▶ Written problem: Render the lines below as a two-column CSV with the headers rank and name, one row per line, starting at the line containing "genus: Craspedia" and ending at the line containing "scientific name: Tridax procumbens". Put each field in double quotes and replace any line breaks inside a field with spaces.
* * * * * * * * *
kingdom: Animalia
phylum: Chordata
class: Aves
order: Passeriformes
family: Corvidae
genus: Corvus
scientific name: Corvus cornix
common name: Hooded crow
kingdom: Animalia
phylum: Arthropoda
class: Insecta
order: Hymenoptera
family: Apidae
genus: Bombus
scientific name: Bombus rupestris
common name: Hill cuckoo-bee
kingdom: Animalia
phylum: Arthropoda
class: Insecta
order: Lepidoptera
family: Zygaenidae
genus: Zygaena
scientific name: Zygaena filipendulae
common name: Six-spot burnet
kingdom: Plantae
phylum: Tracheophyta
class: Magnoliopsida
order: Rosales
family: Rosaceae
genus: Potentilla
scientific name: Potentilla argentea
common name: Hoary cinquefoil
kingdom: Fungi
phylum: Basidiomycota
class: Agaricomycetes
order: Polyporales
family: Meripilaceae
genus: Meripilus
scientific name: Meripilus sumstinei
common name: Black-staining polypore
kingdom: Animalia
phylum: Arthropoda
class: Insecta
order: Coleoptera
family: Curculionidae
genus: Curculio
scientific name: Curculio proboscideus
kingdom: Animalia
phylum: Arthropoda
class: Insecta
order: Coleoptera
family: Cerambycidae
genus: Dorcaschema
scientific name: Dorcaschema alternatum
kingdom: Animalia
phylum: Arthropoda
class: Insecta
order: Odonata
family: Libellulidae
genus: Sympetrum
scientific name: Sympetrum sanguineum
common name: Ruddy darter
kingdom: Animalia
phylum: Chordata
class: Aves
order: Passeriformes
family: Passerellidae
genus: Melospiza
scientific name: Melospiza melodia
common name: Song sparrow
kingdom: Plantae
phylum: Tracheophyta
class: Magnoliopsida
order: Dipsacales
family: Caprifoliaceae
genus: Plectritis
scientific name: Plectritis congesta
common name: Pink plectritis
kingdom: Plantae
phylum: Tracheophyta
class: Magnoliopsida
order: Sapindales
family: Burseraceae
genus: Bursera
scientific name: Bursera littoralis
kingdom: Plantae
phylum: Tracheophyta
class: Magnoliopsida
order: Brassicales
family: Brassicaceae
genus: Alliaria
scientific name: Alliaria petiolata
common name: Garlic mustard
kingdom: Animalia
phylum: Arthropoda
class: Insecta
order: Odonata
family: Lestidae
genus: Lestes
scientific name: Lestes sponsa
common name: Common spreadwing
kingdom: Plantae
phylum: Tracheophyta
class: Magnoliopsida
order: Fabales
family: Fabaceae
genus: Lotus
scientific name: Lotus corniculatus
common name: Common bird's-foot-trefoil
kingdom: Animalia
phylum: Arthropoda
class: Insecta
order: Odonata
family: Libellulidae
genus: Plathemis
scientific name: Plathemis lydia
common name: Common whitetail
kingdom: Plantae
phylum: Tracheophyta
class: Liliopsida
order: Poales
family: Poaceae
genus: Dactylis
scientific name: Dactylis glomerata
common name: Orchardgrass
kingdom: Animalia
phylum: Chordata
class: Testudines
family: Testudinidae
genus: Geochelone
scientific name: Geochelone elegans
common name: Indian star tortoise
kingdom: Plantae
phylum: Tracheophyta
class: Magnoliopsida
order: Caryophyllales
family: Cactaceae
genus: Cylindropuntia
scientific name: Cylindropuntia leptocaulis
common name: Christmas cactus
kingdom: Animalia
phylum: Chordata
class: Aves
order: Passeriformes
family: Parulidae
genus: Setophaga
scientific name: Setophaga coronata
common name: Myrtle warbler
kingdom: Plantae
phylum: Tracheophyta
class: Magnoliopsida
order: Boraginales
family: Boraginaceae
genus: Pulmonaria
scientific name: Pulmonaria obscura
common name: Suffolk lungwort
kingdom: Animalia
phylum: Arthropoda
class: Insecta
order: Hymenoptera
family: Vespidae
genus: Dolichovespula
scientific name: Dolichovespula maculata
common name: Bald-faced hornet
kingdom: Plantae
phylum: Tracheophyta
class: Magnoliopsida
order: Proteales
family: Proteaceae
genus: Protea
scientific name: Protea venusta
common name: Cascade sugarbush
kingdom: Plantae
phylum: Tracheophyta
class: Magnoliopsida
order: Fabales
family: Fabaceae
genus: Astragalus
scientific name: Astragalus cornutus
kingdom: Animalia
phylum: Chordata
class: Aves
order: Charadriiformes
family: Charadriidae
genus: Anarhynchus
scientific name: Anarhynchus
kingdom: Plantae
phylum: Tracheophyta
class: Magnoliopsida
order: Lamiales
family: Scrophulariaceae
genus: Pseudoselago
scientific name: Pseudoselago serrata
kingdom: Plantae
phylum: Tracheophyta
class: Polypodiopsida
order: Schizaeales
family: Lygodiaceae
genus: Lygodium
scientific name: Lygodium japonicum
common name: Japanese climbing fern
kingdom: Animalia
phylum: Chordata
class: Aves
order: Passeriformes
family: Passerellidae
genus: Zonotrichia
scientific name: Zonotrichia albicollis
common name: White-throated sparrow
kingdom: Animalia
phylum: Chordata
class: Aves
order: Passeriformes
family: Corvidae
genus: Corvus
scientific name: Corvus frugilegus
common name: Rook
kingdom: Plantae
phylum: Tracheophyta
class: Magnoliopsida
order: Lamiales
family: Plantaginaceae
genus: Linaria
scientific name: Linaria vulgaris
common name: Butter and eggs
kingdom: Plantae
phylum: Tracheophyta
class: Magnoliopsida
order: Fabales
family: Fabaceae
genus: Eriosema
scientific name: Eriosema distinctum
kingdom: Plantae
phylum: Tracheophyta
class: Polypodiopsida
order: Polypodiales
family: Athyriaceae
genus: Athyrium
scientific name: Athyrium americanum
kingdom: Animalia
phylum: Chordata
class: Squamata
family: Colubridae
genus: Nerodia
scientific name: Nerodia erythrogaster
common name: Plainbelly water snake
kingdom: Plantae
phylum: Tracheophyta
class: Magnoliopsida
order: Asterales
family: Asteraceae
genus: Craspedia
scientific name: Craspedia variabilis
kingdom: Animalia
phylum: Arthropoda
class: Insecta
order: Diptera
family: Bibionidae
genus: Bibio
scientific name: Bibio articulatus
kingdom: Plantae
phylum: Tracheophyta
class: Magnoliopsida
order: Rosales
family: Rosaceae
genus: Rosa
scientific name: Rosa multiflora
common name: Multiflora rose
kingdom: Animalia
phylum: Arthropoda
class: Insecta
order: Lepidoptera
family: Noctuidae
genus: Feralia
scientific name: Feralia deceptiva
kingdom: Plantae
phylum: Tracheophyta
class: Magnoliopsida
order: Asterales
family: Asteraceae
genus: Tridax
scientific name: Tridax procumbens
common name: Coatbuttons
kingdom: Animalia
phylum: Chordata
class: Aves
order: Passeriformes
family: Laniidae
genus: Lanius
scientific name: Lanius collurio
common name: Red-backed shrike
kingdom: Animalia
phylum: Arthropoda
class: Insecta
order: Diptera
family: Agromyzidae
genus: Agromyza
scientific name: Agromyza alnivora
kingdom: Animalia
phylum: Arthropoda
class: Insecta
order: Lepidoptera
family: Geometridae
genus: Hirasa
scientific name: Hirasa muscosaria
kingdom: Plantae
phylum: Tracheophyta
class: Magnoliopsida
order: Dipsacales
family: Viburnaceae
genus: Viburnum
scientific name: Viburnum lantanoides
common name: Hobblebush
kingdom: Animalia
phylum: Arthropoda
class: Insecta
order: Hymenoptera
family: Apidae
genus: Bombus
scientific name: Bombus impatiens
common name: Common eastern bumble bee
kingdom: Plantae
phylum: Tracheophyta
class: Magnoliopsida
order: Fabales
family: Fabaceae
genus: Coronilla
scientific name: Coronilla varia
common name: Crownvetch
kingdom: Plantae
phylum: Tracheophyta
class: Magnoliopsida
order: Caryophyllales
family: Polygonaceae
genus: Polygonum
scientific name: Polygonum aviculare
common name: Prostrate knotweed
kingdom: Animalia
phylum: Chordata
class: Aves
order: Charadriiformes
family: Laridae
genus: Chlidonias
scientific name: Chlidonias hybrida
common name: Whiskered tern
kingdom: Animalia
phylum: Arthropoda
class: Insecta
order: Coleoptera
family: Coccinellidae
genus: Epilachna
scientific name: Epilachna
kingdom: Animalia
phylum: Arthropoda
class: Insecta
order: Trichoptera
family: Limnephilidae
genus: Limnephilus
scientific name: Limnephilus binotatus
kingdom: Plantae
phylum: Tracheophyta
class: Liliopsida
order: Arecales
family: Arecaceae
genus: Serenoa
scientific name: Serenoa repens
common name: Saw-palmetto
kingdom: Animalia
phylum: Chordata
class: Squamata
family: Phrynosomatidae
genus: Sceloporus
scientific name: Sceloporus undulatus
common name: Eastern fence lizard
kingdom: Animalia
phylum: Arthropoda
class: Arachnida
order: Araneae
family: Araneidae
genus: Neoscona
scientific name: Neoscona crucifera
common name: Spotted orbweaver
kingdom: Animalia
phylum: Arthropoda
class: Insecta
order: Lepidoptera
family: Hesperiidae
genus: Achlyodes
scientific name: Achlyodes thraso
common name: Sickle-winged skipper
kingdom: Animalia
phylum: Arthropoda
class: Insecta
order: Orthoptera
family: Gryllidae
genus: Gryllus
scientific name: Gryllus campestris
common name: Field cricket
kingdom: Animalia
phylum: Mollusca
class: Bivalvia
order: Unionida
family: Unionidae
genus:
* * * * * * * * *
▶ Solution:
rank,name
"genus:","Craspedia"
"scientific name:","Craspedia variabilis"
"kingdom:","Animalia"
"phylum:","Arthropoda"
"class:","Insecta"
"order:","Diptera"
"family:","Bibionidae"
"genus:","Bibio"
"scientific name:","Bibio articulatus"
"kingdom:","Plantae"
"phylum:","Tracheophyta"
"class:","Magnoliopsida"
"order:","Rosales"
"family:","Rosaceae"
"genus:","Rosa"
"scientific name:","Rosa multiflora"
"common name:","Multiflora rose"
"kingdom:","Animalia"
"phylum:","Arthropoda"
"class:","Insecta"
"order:","Lepidoptera"
"family:","Noctuidae"
"genus:","Feralia"
"scientific name:","Feralia deceptiva"
"kingdom:","Plantae"
"phylum:","Tracheophyta"
"class:","Magnoliopsida"
"order:","Asterales"
"family:","Asteraceae"
"genus:","Tridax"
"scientific name:","Tridax procumbens"